Hi Cally,
As is often the case for me with your poems, this one had me rereading, and my appreciation of it grew the more I came back to it.
Like Nemo, I see wordplay on "Willing". I also sometimes find myself reading the title as if it were the first word of S1.
At first, like Roger, I wondered about what would happen if you cut S1. With its longer lines, lack of an active verb, more complex language ("complex" may be the wrong word) and more abstract imagery, S1 kind of stands out. That said, I'd miss it if it went. I love the idea of the death's shadow being itself -- it reads paradoxically, but also makes sense. And S2 and 3 don't work as well, for me, without the context of S1.
Still I do continue to wonder about S1. Would it work better with a verb, less abstraction, different lineation etc. Something. But I don't have a clear idea of what.
I do wonder if there might be an alternative to "to the core". Maybe something sea-related? I guess I'm partly wondering that because "to the core" is somewhat of a stock phrase, but also, because I'm not sure how "core", as in image, relates to the rest of the imagery. (Though, I guess, from a Buddhist perspective, something that is empty has no core, no essence/self, though that's maybe a bit of a stretch). Anyway, currently the sea imagery doesn't start until the 4th line, almost half-way through the poem. Then what follows is solid sea (ha!). A salty hint a touch earlier in the poem might be worth thinking about.

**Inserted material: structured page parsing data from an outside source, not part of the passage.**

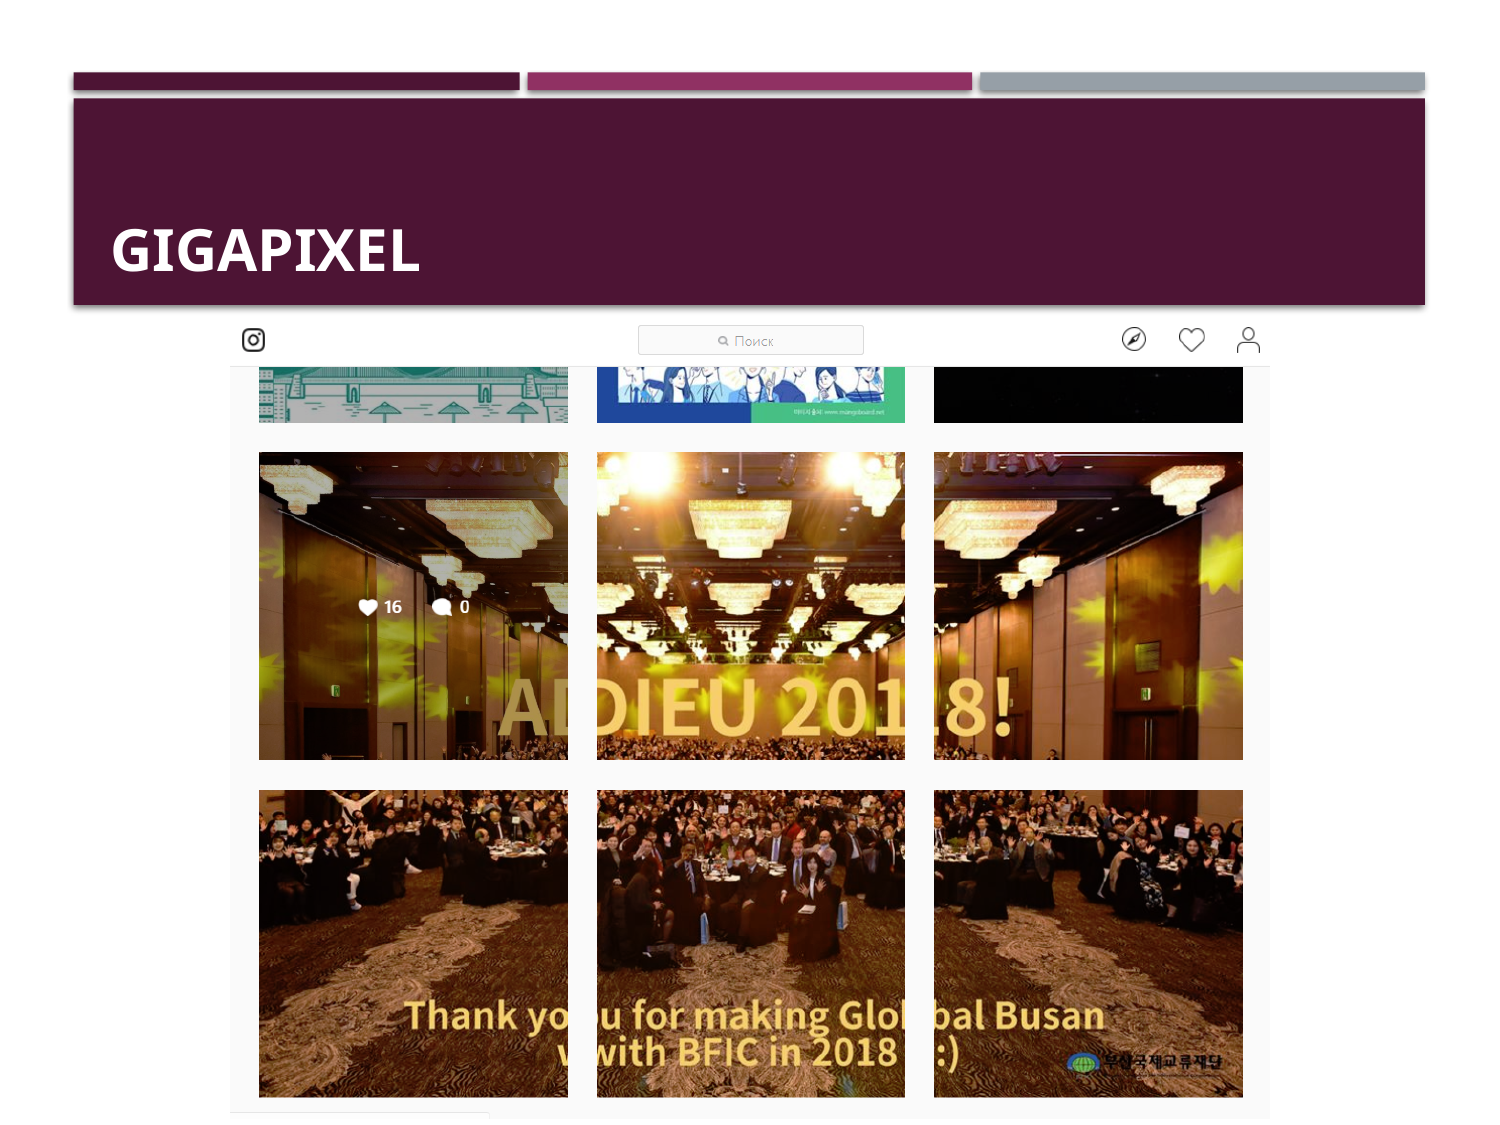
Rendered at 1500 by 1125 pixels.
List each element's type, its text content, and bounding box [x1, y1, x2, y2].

title Gigapixel [95, 112, 1406, 291]
picture [229, 319, 1270, 1120]
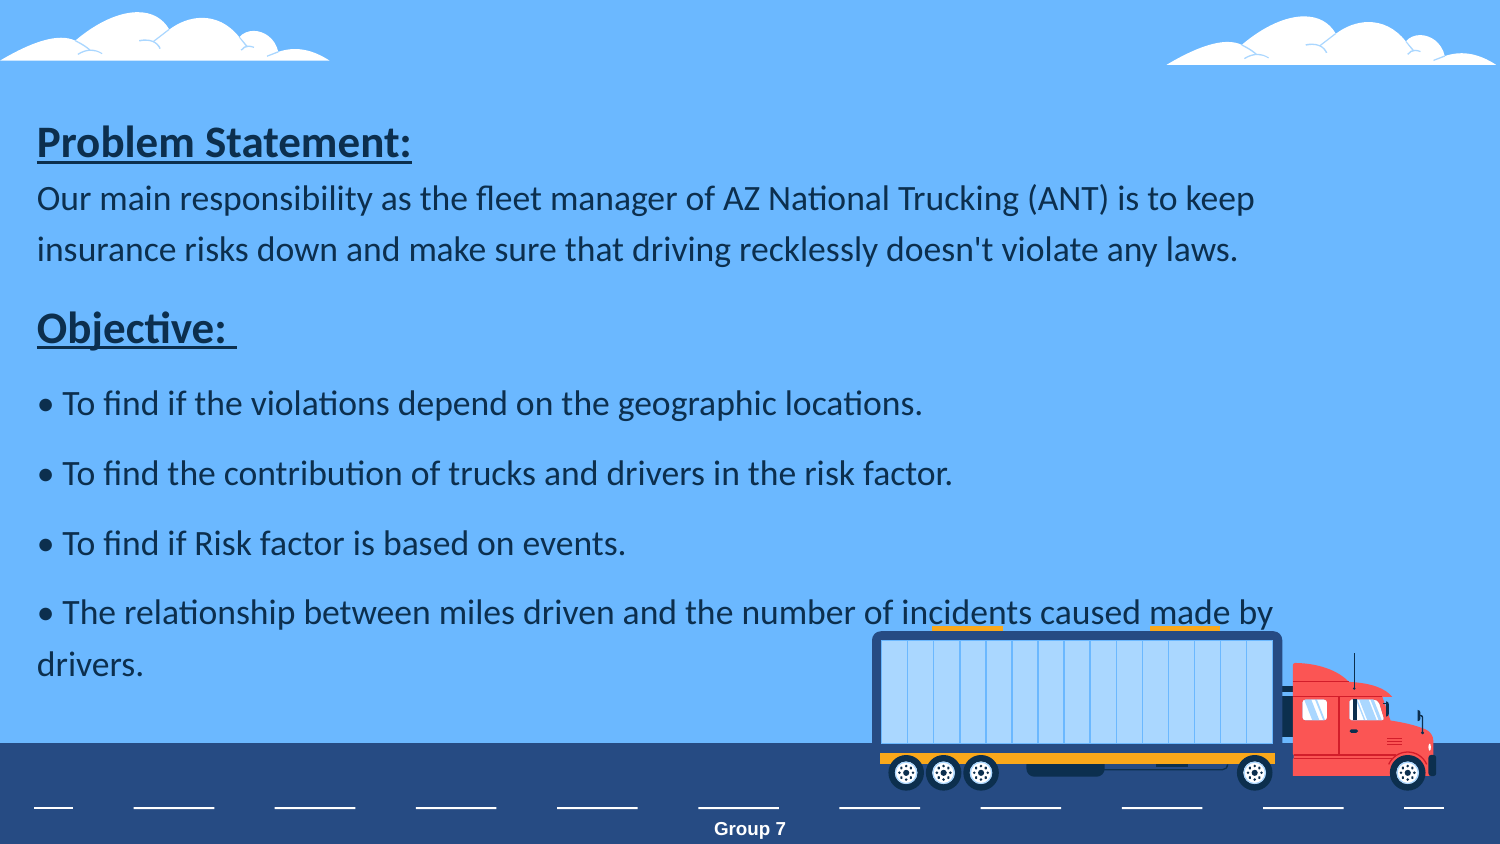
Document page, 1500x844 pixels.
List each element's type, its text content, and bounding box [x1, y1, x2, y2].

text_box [871, 625, 1437, 791]
text_box Problem Statement: Our main responsibility as the fleet manager of AZ National Trucking (ANT) is to keep insurance risks down and make sure that driving recklessly doesn't violate any laws. Objective: • To find if the violations depend on the geographic locations. • To find the contribution of trucks and drivers in the risk factor. • To find if Risk factor is based on events. • The relationship between miles driven and the number of incidents caused made by drivers. [21, 94, 1379, 693]
text_box Group 7 [675, 809, 825, 844]
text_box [0, 11, 330, 61]
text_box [1166, 16, 1497, 66]
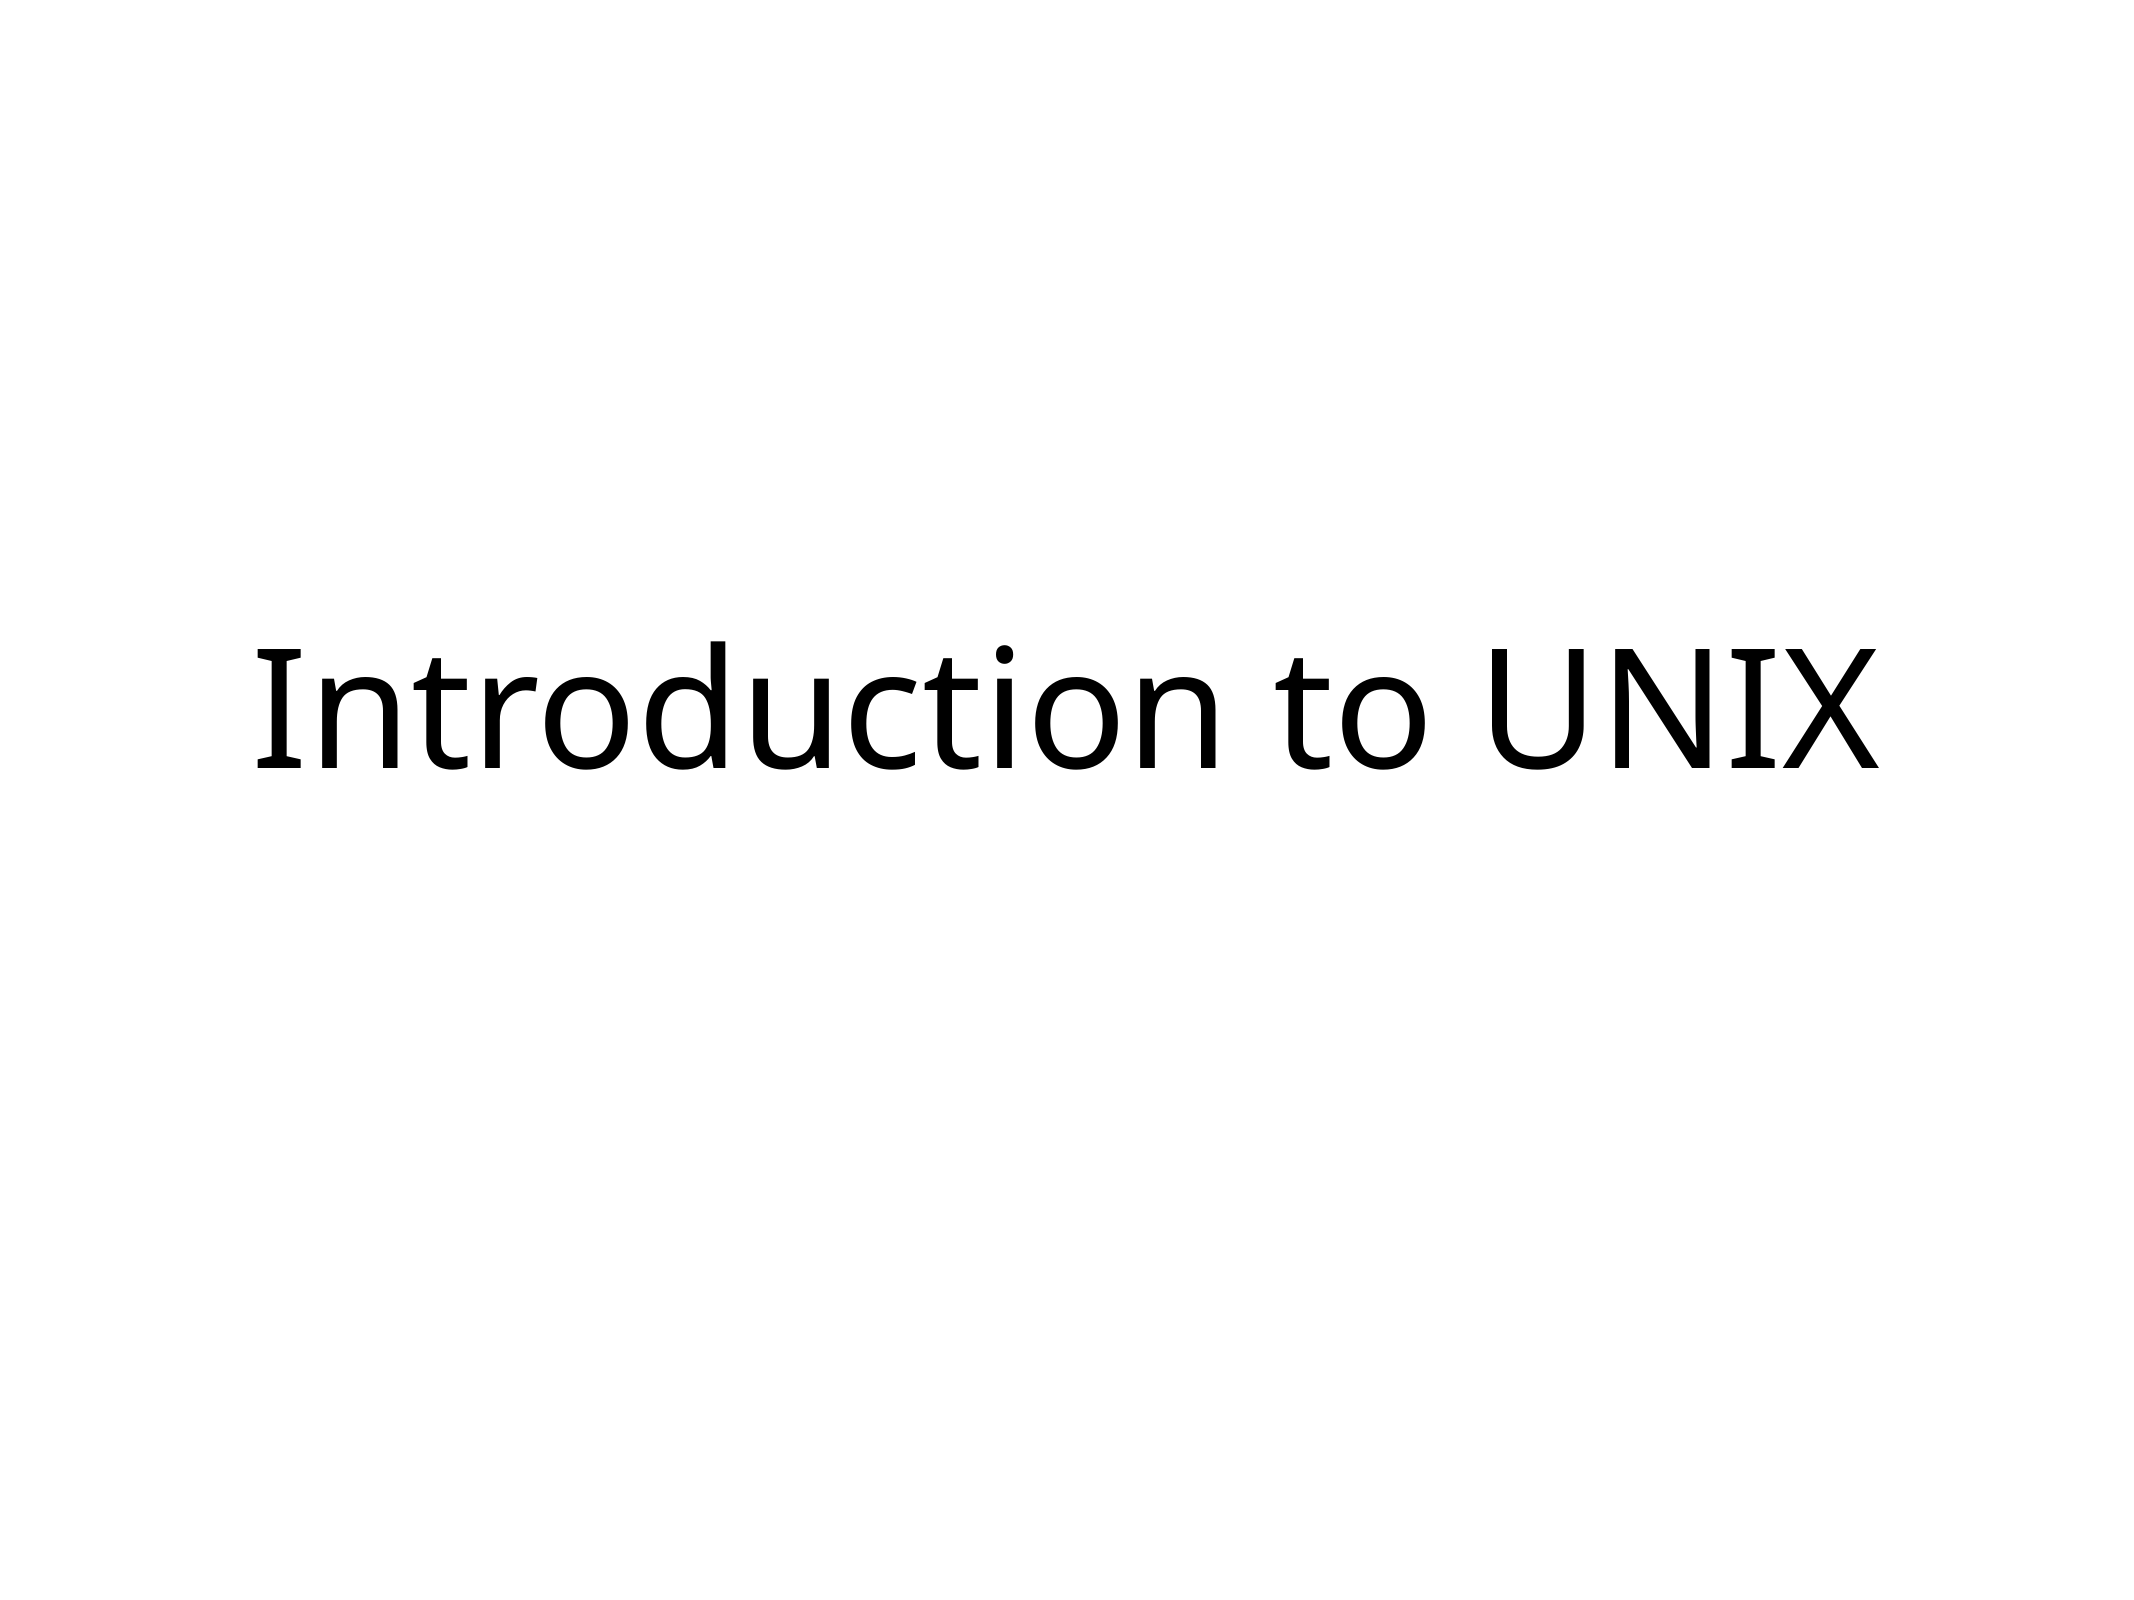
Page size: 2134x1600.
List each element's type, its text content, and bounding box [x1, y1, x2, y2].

I really like the way that S2L2 reads straightforwardly -- missing boats are straightforwardly sea news, after all -- but then, on reaching the less expected, "empty man" I suddenly have the sense that the modifiers of S2 and S3 may have been reversed (Spoonerised?), which has me thinking of "an empty boat / a missing man". An "empty man" can have a negative sense (likewise "missing"), but also a positive one. And the man can be missing because he's empty (of self). The empty man/empty boat association had me thinking the Daoist sage Zhuangzi (Chuang Tzu) and his
parable of the empty boat, which concludes, "If a man could succeed in making himself empty and, in that way, wander through the world, then who could do him harm?”.
Another small thought. Perhaps "look" in the last line could be "comb"? As in beachcombing. (Though maybe the beachcombing connection wouldn't come across?) It has alliteration. And is suggestive of a finer, more thorough, search -- though that may not be what you want.